**Soal Tertulis**
Menurut tulisan tentang Rakernas XXV PWI, berapa utusan yang dikirim PWI NTB ke rakernas itu?

**Potongan Teks**
25 kali sudah Rakernas digelar. Hampir dua periode juga saya jadi pengurus PWI Provinsi NTB. Namun baru sekali dapat kesempatan mengikuti rapat kerja nasional (Rakernas). Rakernas XXV di Elhotel Bandung pada 24-26 September. Tak mengapa.

Sebagai wakil ketua memang tidak punya hak suara. Hanya boleh jadi peninjau.

Pada Rakernas XXV ini, PWI NTB mengirim delapan utusan. Tiga peserta dan lima peninjau. Ada Ketua DKD H Ismail Husni, Ketua PWI Nasruddin Zain, Sekretaris H Rachman Hakim, Waka Pendidikan Rudi Hidayat dan saya sendiri Wakil Ketua Bidang Organisasi serta tiga pengurus lainnya.

Sekadar info, Rakernas merupakan salah satu forum “pesta demokrasi” wartawan (para ketua provinsi) untuk memilih punggawanya di tingkat pusat. Ketua Umum dan Ketua Dewan Kehormatan PWI.

Pada Rakernas XXV ini ada tiga kandidat yang bertarung, memperebutkan kursi ketum PWI. Ada Atal S Depari, Hendry Ch Bangun dan Zulamansyah Sekedang. Mereka berkompetisi, meraih suara terbanyak dari 88 suara dari 39 PWI Provinsi se-Indonesia. Termasuk PWI Surakarta, Solo yang disetarakan kelasnya dengan PWI Provinsi. Lalu kenapa suaranya hanya 88 padahal anggota PWI jumlahnya ribuan?
Sistem demokrasi PWI agak berbeda dengan demokrasi pada pemilihan pemimpin di lembaga lain.

PWI menggunakan demokrasi keterwakilan. Jumlah suara yang diperebutkan juga dihitung berdasar jumlah anggota pemegang kartu (biru) PWI Biasa. Satu suara dinilai kurang dari atau 100 anggota biasa. Dua suara sama dengan 101 atau lebih anggota, dan tiga suara sama dengan 201 pemegang kartu PWI level biasa.

PWI NTB sendiri hanya punya hak satu suara dengan 99 anggota PWI pemegang kartu biasa. Dan, yang menarik berapa pun jumlah suara yang dimiliki PWI provinsi, mandat untuk memilih diserahkan kepada ketua berapa pun jumlah suara.
Begitu pun pada Rakernas XXV PWI yang berlangsung mulai Minggu sampai Selasa dini hari (26 September). Para ketua menggunakan hak pilih secara bergiliran. Menyalurkan hak suara di bilik suara yang disiapkan panitia.

**Data yang Diberikan**
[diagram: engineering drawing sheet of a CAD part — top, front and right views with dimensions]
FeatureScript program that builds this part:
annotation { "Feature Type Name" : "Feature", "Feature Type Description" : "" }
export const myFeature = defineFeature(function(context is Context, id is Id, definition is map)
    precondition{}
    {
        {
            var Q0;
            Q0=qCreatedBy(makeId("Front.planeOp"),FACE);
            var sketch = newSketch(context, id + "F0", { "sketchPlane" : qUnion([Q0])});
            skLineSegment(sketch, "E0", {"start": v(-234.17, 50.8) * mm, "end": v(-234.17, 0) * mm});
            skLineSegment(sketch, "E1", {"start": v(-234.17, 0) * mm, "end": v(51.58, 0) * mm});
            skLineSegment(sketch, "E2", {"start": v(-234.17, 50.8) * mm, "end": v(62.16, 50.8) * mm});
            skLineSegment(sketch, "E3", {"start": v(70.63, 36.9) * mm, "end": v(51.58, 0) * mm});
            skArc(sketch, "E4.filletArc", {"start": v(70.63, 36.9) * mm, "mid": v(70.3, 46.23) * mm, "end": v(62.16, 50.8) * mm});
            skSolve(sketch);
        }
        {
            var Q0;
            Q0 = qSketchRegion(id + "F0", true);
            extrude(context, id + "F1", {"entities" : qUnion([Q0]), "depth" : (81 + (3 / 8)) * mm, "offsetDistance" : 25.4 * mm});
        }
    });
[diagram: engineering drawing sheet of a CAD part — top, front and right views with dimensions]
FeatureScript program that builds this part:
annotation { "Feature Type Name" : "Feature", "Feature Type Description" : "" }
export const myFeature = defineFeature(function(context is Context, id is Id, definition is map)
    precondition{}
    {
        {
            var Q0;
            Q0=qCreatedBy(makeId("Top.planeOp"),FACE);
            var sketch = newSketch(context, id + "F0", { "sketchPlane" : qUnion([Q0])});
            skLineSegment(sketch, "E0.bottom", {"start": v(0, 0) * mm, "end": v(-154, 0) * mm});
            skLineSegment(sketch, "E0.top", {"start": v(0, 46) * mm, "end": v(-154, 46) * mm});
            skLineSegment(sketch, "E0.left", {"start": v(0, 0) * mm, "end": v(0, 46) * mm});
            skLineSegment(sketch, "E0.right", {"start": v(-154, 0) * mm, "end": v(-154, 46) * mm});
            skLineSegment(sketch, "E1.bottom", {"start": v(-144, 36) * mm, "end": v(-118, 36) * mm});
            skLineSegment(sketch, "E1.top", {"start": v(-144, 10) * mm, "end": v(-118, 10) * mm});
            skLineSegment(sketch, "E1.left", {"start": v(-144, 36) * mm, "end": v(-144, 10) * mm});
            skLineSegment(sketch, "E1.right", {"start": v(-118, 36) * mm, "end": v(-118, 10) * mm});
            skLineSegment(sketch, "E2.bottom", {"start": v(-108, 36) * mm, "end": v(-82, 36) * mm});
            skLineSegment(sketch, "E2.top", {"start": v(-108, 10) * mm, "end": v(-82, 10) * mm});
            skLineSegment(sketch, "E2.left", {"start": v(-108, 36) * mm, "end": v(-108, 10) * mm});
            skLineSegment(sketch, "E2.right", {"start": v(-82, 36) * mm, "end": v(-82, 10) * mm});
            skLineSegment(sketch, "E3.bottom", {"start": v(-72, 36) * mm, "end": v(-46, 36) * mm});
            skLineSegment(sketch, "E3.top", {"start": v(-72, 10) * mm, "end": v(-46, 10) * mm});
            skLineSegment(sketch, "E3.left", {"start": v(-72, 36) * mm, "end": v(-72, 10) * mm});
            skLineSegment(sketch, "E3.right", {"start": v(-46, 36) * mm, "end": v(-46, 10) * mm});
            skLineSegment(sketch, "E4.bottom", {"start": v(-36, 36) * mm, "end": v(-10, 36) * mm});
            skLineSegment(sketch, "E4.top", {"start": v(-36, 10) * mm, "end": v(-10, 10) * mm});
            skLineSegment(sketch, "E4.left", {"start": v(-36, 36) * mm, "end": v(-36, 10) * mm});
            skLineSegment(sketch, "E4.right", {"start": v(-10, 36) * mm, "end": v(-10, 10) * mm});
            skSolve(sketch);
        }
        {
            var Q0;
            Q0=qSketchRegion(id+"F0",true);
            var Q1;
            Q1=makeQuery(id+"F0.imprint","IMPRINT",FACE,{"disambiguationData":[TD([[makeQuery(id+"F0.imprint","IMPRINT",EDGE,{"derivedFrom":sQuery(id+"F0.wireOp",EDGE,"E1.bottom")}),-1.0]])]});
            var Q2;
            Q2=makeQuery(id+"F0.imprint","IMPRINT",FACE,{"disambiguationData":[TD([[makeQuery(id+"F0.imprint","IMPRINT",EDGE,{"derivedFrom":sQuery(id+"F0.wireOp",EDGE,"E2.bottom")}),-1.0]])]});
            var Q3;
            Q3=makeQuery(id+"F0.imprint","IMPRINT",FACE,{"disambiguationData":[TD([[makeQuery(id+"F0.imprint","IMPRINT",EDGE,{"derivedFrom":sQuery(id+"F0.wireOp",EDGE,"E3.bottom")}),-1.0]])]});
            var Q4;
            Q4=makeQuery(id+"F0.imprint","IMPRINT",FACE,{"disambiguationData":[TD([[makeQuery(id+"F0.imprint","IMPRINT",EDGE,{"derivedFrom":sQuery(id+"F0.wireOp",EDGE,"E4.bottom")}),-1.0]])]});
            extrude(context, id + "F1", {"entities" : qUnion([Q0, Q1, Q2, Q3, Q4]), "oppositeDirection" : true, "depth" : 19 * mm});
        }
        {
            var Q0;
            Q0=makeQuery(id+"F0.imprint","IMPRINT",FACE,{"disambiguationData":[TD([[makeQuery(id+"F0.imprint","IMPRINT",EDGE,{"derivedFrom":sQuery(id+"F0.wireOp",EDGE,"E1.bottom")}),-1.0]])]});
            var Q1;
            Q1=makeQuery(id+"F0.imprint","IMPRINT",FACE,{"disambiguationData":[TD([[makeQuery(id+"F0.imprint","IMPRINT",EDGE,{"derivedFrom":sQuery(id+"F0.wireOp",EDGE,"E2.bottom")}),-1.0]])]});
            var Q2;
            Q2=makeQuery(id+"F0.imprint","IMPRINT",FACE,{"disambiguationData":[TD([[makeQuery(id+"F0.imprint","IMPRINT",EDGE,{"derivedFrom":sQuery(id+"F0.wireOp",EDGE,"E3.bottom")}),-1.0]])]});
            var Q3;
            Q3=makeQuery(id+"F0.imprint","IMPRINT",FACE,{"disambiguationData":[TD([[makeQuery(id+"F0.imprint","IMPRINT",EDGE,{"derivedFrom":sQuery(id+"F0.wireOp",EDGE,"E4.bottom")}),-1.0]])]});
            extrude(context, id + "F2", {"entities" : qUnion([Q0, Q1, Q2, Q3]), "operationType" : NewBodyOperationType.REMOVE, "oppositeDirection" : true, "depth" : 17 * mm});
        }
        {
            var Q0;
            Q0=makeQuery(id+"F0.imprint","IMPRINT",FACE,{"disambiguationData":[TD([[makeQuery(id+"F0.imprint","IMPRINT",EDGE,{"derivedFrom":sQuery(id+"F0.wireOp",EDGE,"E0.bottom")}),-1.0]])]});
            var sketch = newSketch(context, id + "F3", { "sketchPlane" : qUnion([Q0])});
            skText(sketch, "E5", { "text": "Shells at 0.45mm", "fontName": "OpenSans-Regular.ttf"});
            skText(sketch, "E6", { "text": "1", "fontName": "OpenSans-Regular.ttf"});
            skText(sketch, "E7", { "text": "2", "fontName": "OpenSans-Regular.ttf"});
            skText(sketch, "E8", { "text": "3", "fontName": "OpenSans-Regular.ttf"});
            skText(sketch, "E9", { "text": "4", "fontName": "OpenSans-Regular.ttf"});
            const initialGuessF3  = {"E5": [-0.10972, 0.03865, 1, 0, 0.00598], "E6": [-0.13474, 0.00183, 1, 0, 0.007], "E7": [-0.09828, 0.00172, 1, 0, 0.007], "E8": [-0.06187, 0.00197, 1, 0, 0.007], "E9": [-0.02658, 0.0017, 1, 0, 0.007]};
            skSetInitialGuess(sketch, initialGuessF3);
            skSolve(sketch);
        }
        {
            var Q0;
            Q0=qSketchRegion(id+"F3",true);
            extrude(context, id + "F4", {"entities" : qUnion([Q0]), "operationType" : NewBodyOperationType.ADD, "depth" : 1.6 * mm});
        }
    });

**Jawaban Soal**
Delapan utusan: tiga peserta dan lima peninjau.